Children between the age of three and 17 can now receive the Sinovac vaccine

(Copyright 2021 The Associated Press. All rights reserved)

China has approved the emergency use of a coronavirus vaccine made by Beijing-based pharmaceutical company Sinovac for children as young as three, becoming the first country to offer jabs to young children.

Children between the age of three and 17 can now receive the Sinovac vaccine, the drugmaker has confirmed.

Early phase trials of the vaccine have been completed on children and adolescents with results to be published shortly in the Lancet scientific journal, a spokesperson for Sinovac said.

“In recent days, the Sinovac vaccine was approved for emergency use in three- to 17-year-olds,” they told AFP news agency.

The Sinovac jab will be rolled out to young children “according to China’s current epidemic prevention and control needs and vaccine supply” as determined by the National Health Commission, they added.

The World Health Organisation last week approved the Sinovac vaccine despite some gaps in the available trial data.

In a statement, the UN health agency said that it recommends the vaccine for use in adults 18 years and older and that efficacy results showed the vaccine prevented symptomatic disease in 51 per cent of those fully vaccinated.

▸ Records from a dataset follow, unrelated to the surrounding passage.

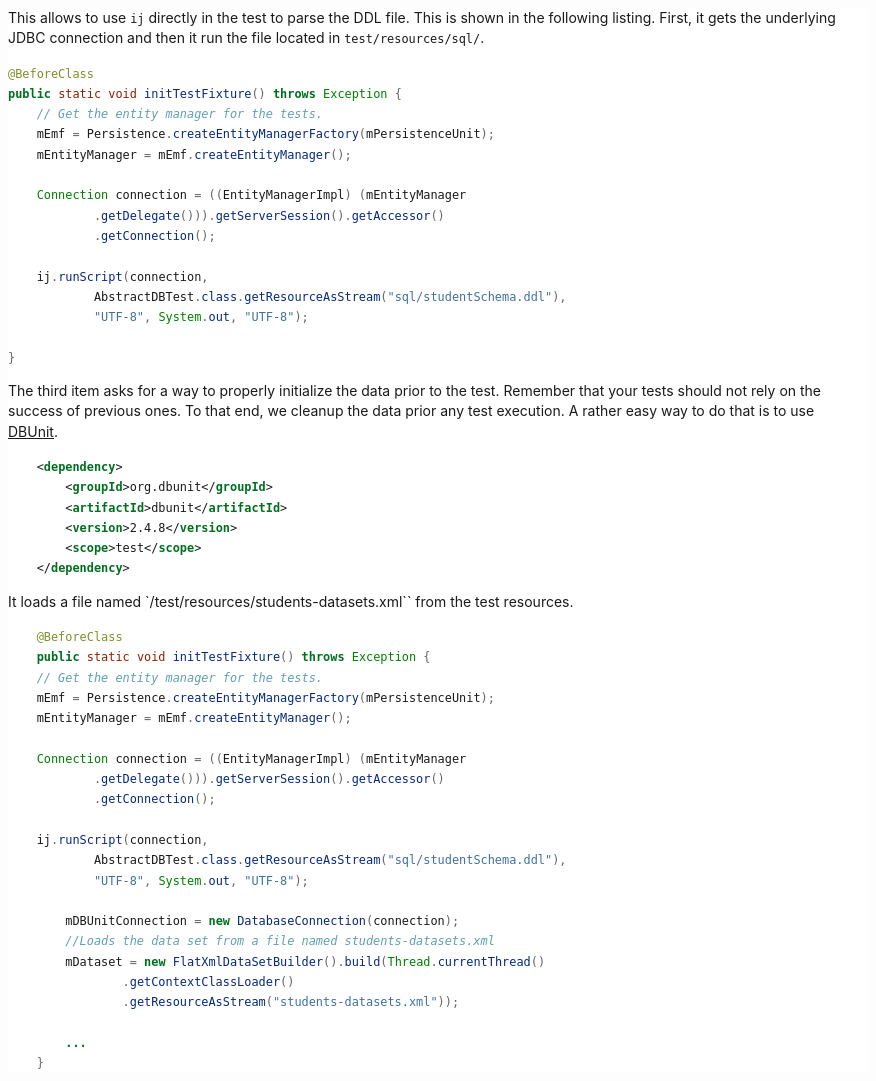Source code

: This allows to use ``ij`` directly in the test to parse the DDL file. This is shown in the following listing.
First, it gets the underlying JDBC connection and then it run the file located in ``test/resources/sql/``.

```java 
@BeforeClass
public static void initTestFixture() throws Exception {
    // Get the entity manager for the tests.
    mEmf = Persistence.createEntityManagerFactory(mPersistenceUnit);
    mEntityManager = mEmf.createEntityManager();

    Connection connection = ((EntityManagerImpl) (mEntityManager
            .getDelegate())).getServerSession().getAccessor()
            .getConnection();

    ij.runScript(connection,
            AbstractDBTest.class.getResourceAsStream("sql/studentSchema.ddl"),
            "UTF-8", System.out, "UTF-8");

}
```

The third item asks for a way to properly initialize the data prior to the test. Remember that your tests should not rely on the success of
previous ones. To that end, we cleanup the data prior any test execution. A rather easy way to do that is to use 
[DBUnit](http://www.dbunit.org/).

```xml  
	<dependency>
		<groupId>org.dbunit</groupId>
		<artifactId>dbunit</artifactId>
		<version>2.4.8</version>
		<scope>test</scope>
	</dependency>
```	
It loads a file named `/test/resources/students-datasets.xml`` from the test resources.
```java  
    @BeforeClass
    public static void initTestFixture() throws Exception {
    // Get the entity manager for the tests.
    mEmf = Persistence.createEntityManagerFactory(mPersistenceUnit);
    mEntityManager = mEmf.createEntityManager();

    Connection connection = ((EntityManagerImpl) (mEntityManager
            .getDelegate())).getServerSession().getAccessor()
            .getConnection();

    ij.runScript(connection,
            AbstractDBTest.class.getResourceAsStream("sql/studentSchema.ddl"),
            "UTF-8", System.out, "UTF-8");
        
        mDBUnitConnection = new DatabaseConnection(connection);
        //Loads the data set from a file named students-datasets.xml
        mDataset = new FlatXmlDataSetBuilder().build(Thread.currentThread()
                .getContextClassLoader()
                .getResourceAsStream("students-datasets.xml"));

        ...
    }
```
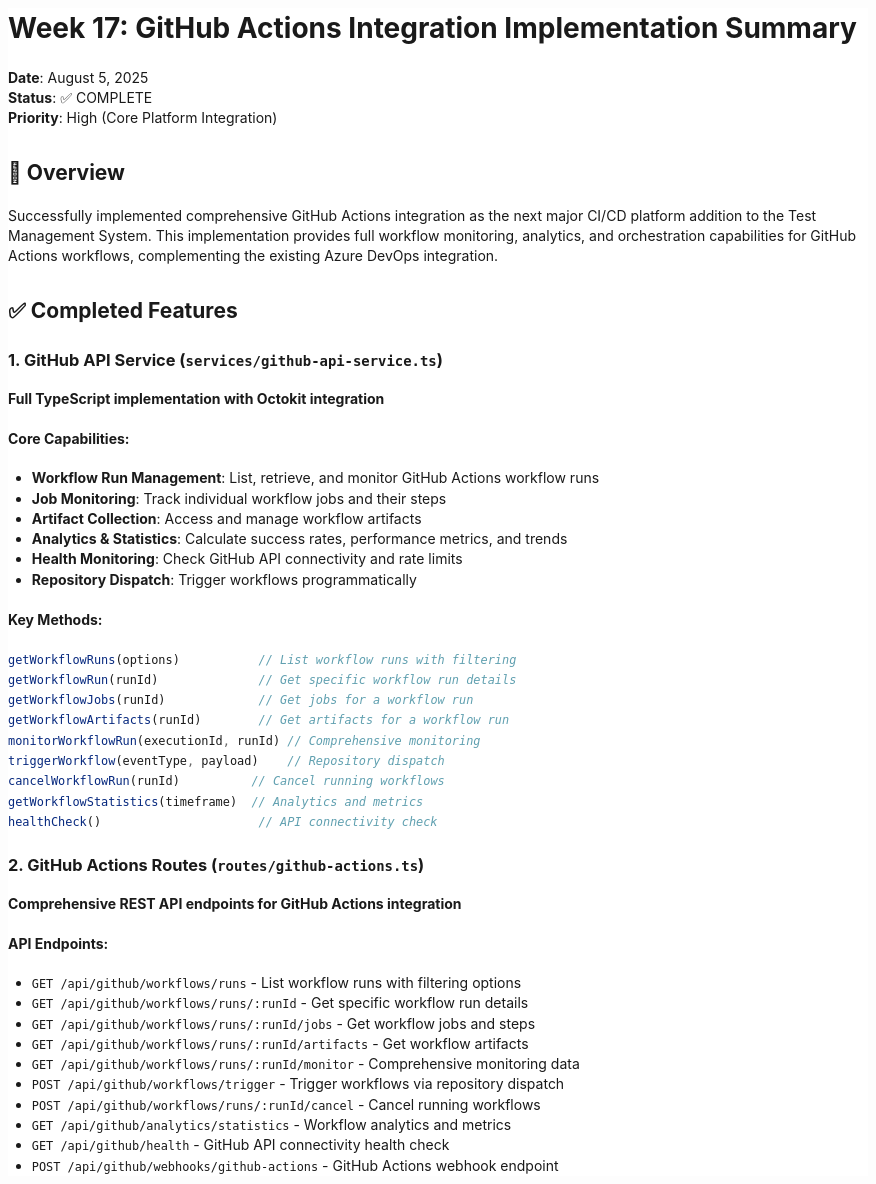 # Week 17: GitHub Actions Integration Implementation Summary

**Date**: August 5, 2025  
**Status**: ✅ COMPLETE  
**Priority**: High (Core Platform Integration)

## 🎯 Overview

Successfully implemented comprehensive GitHub Actions integration as the next major CI/CD platform addition to the Test Management System. This implementation provides full workflow monitoring, analytics, and orchestration capabilities for GitHub Actions workflows, complementing the existing Azure DevOps integration.

## ✅ Completed Features

### 1. GitHub API Service (`services/github-api-service.ts`)
**Full TypeScript implementation with Octokit integration**

#### Core Capabilities:
- **Workflow Run Management**: List, retrieve, and monitor GitHub Actions workflow runs
- **Job Monitoring**: Track individual workflow jobs and their steps
- **Artifact Collection**: Access and manage workflow artifacts
- **Analytics & Statistics**: Calculate success rates, performance metrics, and trends
- **Health Monitoring**: Check GitHub API connectivity and rate limits
- **Repository Dispatch**: Trigger workflows programmatically

#### Key Methods:
```typescript
getWorkflowRuns(options)           // List workflow runs with filtering
getWorkflowRun(runId)              // Get specific workflow run details
getWorkflowJobs(runId)             // Get jobs for a workflow run
getWorkflowArtifacts(runId)        // Get artifacts for a workflow run
monitorWorkflowRun(executionId, runId) // Comprehensive monitoring
triggerWorkflow(eventType, payload)    // Repository dispatch
cancelWorkflowRun(runId)          // Cancel running workflows
getWorkflowStatistics(timeframe)  // Analytics and metrics
healthCheck()                      // API connectivity check
```

### 2. GitHub Actions Routes (`routes/github-actions.ts`)
**Comprehensive REST API endpoints for GitHub Actions integration**

#### API Endpoints:
- `GET /api/github/workflows/runs` - List workflow runs with filtering options
- `GET /api/github/workflows/runs/:runId` - Get specific workflow run details
- `GET /api/github/workflows/runs/:runId/jobs` - Get workflow jobs and steps
- `GET /api/github/workflows/runs/:runId/artifacts` - Get workflow artifacts
- `GET /api/github/workflows/runs/:runId/monitor` - Comprehensive monitoring data
- `POST /api/github/workflows/trigger` - Trigger workflows via repository dispatch
- `POST /api/github/workflows/runs/:runId/cancel` - Cancel running workflows
- `GET /api/github/analytics/statistics` - Workflow analytics and metrics
- `GET /api/github/health` - GitHub API connectivity health check
- `POST /api/github/webhooks/github-actions` - GitHub Actions webhook endpoint
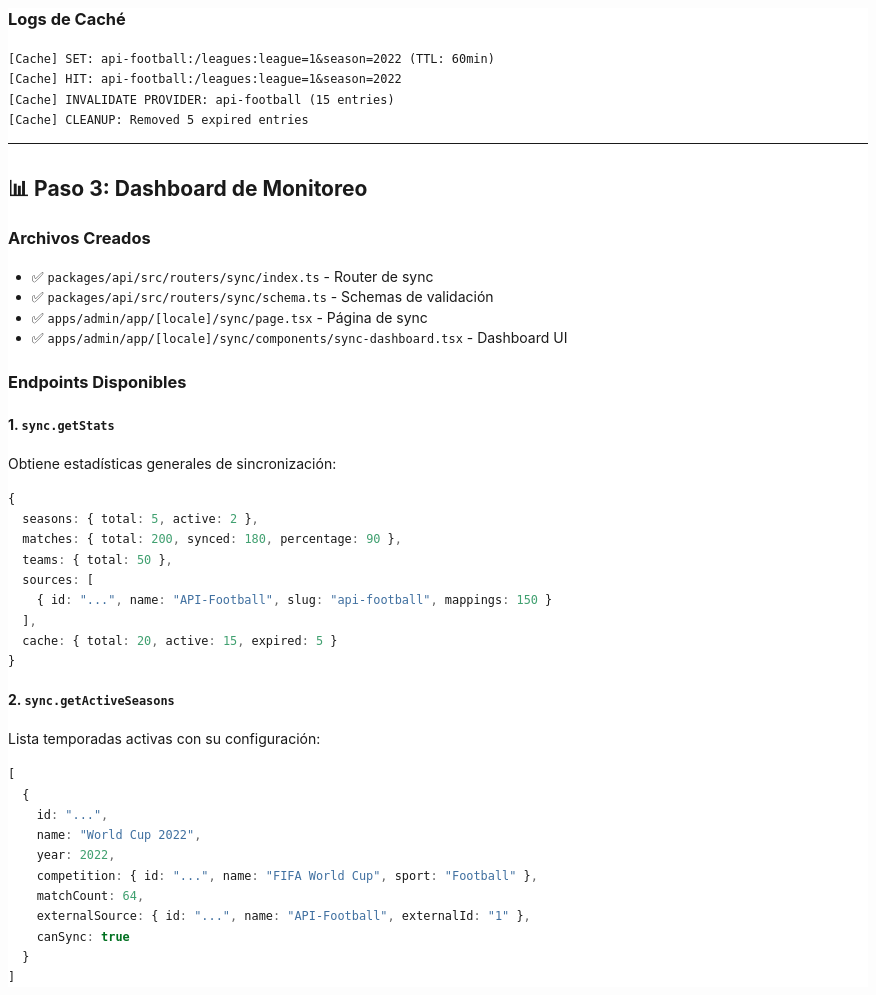 ### Logs de Caché

```
[Cache] SET: api-football:/leagues:league=1&season=2022 (TTL: 60min)
[Cache] HIT: api-football:/leagues:league=1&season=2022
[Cache] INVALIDATE PROVIDER: api-football (15 entries)
[Cache] CLEANUP: Removed 5 expired entries
```

---

## 📊 Paso 3: Dashboard de Monitoreo

### Archivos Creados

- ✅ `packages/api/src/routers/sync/index.ts` - Router de sync
- ✅ `packages/api/src/routers/sync/schema.ts` - Schemas de validación
- ✅ `apps/admin/app/[locale]/sync/page.tsx` - Página de sync
- ✅ `apps/admin/app/[locale]/sync/components/sync-dashboard.tsx` - Dashboard UI

### Endpoints Disponibles

#### 1. `sync.getStats`
Obtiene estadísticas generales de sincronización:
```typescript
{
  seasons: { total: 5, active: 2 },
  matches: { total: 200, synced: 180, percentage: 90 },
  teams: { total: 50 },
  sources: [
    { id: "...", name: "API-Football", slug: "api-football", mappings: 150 }
  ],
  cache: { total: 20, active: 15, expired: 5 }
}
```

#### 2. `sync.getActiveSeasons`
Lista temporadas activas con su configuración:
```typescript
[
  {
    id: "...",
    name: "World Cup 2022",
    year: 2022,
    competition: { id: "...", name: "FIFA World Cup", sport: "Football" },
    matchCount: 64,
    externalSource: { id: "...", name: "API-Football", externalId: "1" },
    canSync: true
  }
]
```
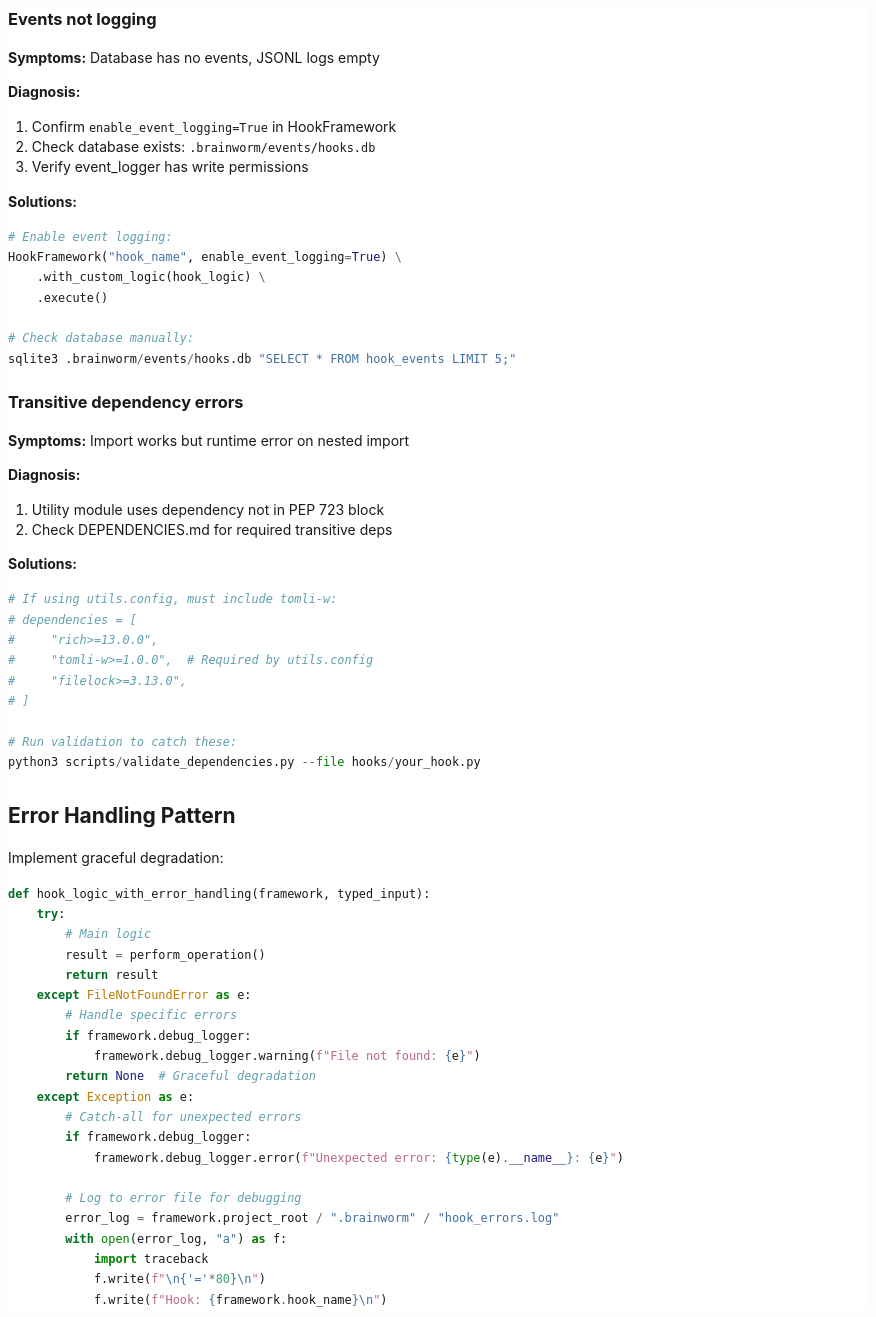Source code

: ### Events not logging

**Symptoms:** Database has no events, JSONL logs empty

**Diagnosis:**
1. Confirm `enable_event_logging=True` in HookFramework
2. Check database exists: `.brainworm/events/hooks.db`
3. Verify event_logger has write permissions

**Solutions:**
```python
# Enable event logging:
HookFramework("hook_name", enable_event_logging=True) \
    .with_custom_logic(hook_logic) \
    .execute()

# Check database manually:
sqlite3 .brainworm/events/hooks.db "SELECT * FROM hook_events LIMIT 5;"
```

### Transitive dependency errors

**Symptoms:** Import works but runtime error on nested import

**Diagnosis:**
1. Utility module uses dependency not in PEP 723 block
2. Check DEPENDENCIES.md for required transitive deps

**Solutions:**
```python
# If using utils.config, must include tomli-w:
# dependencies = [
#     "rich>=13.0.0",
#     "tomli-w>=1.0.0",  # Required by utils.config
#     "filelock>=3.13.0",
# ]

# Run validation to catch these:
python3 scripts/validate_dependencies.py --file hooks/your_hook.py
```

## Error Handling Pattern

Implement graceful degradation:

```python
def hook_logic_with_error_handling(framework, typed_input):
    try:
        # Main logic
        result = perform_operation()
        return result
    except FileNotFoundError as e:
        # Handle specific errors
        if framework.debug_logger:
            framework.debug_logger.warning(f"File not found: {e}")
        return None  # Graceful degradation
    except Exception as e:
        # Catch-all for unexpected errors
        if framework.debug_logger:
            framework.debug_logger.error(f"Unexpected error: {type(e).__name__}: {e}")

        # Log to error file for debugging
        error_log = framework.project_root / ".brainworm" / "hook_errors.log"
        with open(error_log, "a") as f:
            import traceback
            f.write(f"\n{'='*80}\n")
            f.write(f"Hook: {framework.hook_name}\n")
```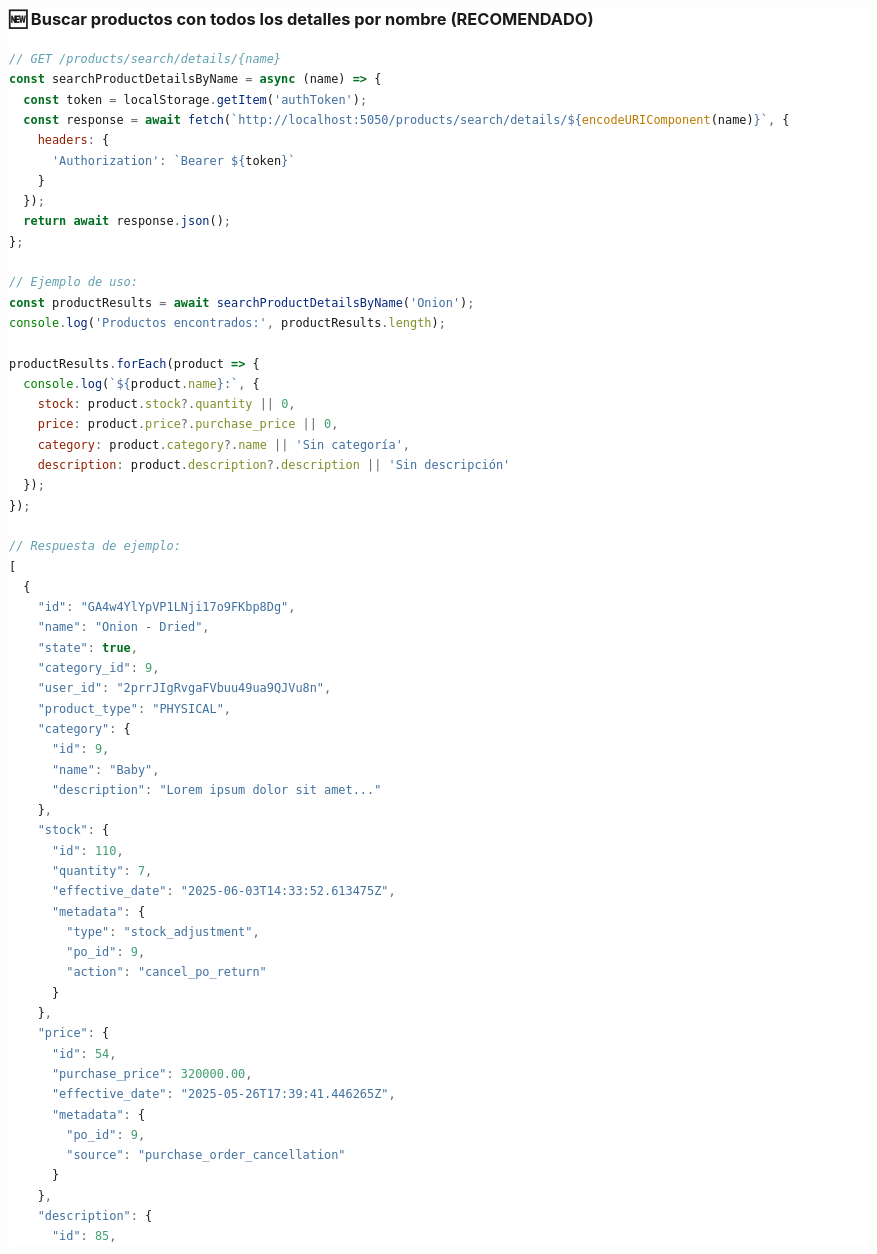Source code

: ### 🆕 Buscar productos con todos los detalles por nombre (RECOMENDADO)
```javascript
// GET /products/search/details/{name}
const searchProductDetailsByName = async (name) => {
  const token = localStorage.getItem('authToken');
  const response = await fetch(`http://localhost:5050/products/search/details/${encodeURIComponent(name)}`, {
    headers: {
      'Authorization': `Bearer ${token}`
    }
  });
  return await response.json();
};

// Ejemplo de uso:
const productResults = await searchProductDetailsByName('Onion');
console.log('Productos encontrados:', productResults.length);

productResults.forEach(product => {
  console.log(`${product.name}:`, {
    stock: product.stock?.quantity || 0,
    price: product.price?.purchase_price || 0,
    category: product.category?.name || 'Sin categoría',
    description: product.description?.description || 'Sin descripción'
  });
});

// Respuesta de ejemplo:
[
  {
    "id": "GA4w4YlYpVP1LNji17o9FKbp8Dg",
    "name": "Onion - Dried",
    "state": true,
    "category_id": 9,
    "user_id": "2prrJIgRvgaFVbuu49ua9QJVu8n",
    "product_type": "PHYSICAL",
    "category": {
      "id": 9,
      "name": "Baby",
      "description": "Lorem ipsum dolor sit amet..."
    },
    "stock": {
      "id": 110,
      "quantity": 7,
      "effective_date": "2025-06-03T14:33:52.613475Z",
      "metadata": {
        "type": "stock_adjustment",
        "po_id": 9,
        "action": "cancel_po_return"
      }
    },
    "price": {
      "id": 54,
      "purchase_price": 320000.00,
      "effective_date": "2025-05-26T17:39:41.446265Z",
      "metadata": {
        "po_id": 9,
        "source": "purchase_order_cancellation"
      }
    },
    "description": {
      "id": 85,
```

But it could not estimate the vaccine efficacy in people over 60, as there were few older adults enrolled in clinical trials.

China’s other WHO-approved vaccine, Sinopharm, has not confirmed whether its jab has been approved for use in children.

In the UK, the vaccine developed by Pfizer has received approval for use in children aged 12 to 15 by Britain’s medicines regulator.

According to the Medicines and Healthcare products Regulatory Agency (MHRA), the jab has been proven to be safe and highly effective in that age group.

The Department of Health and Social Care said the government has now asked the JCVI to “advise whether routine vaccination should be offered to younger people aged 12 to 17”.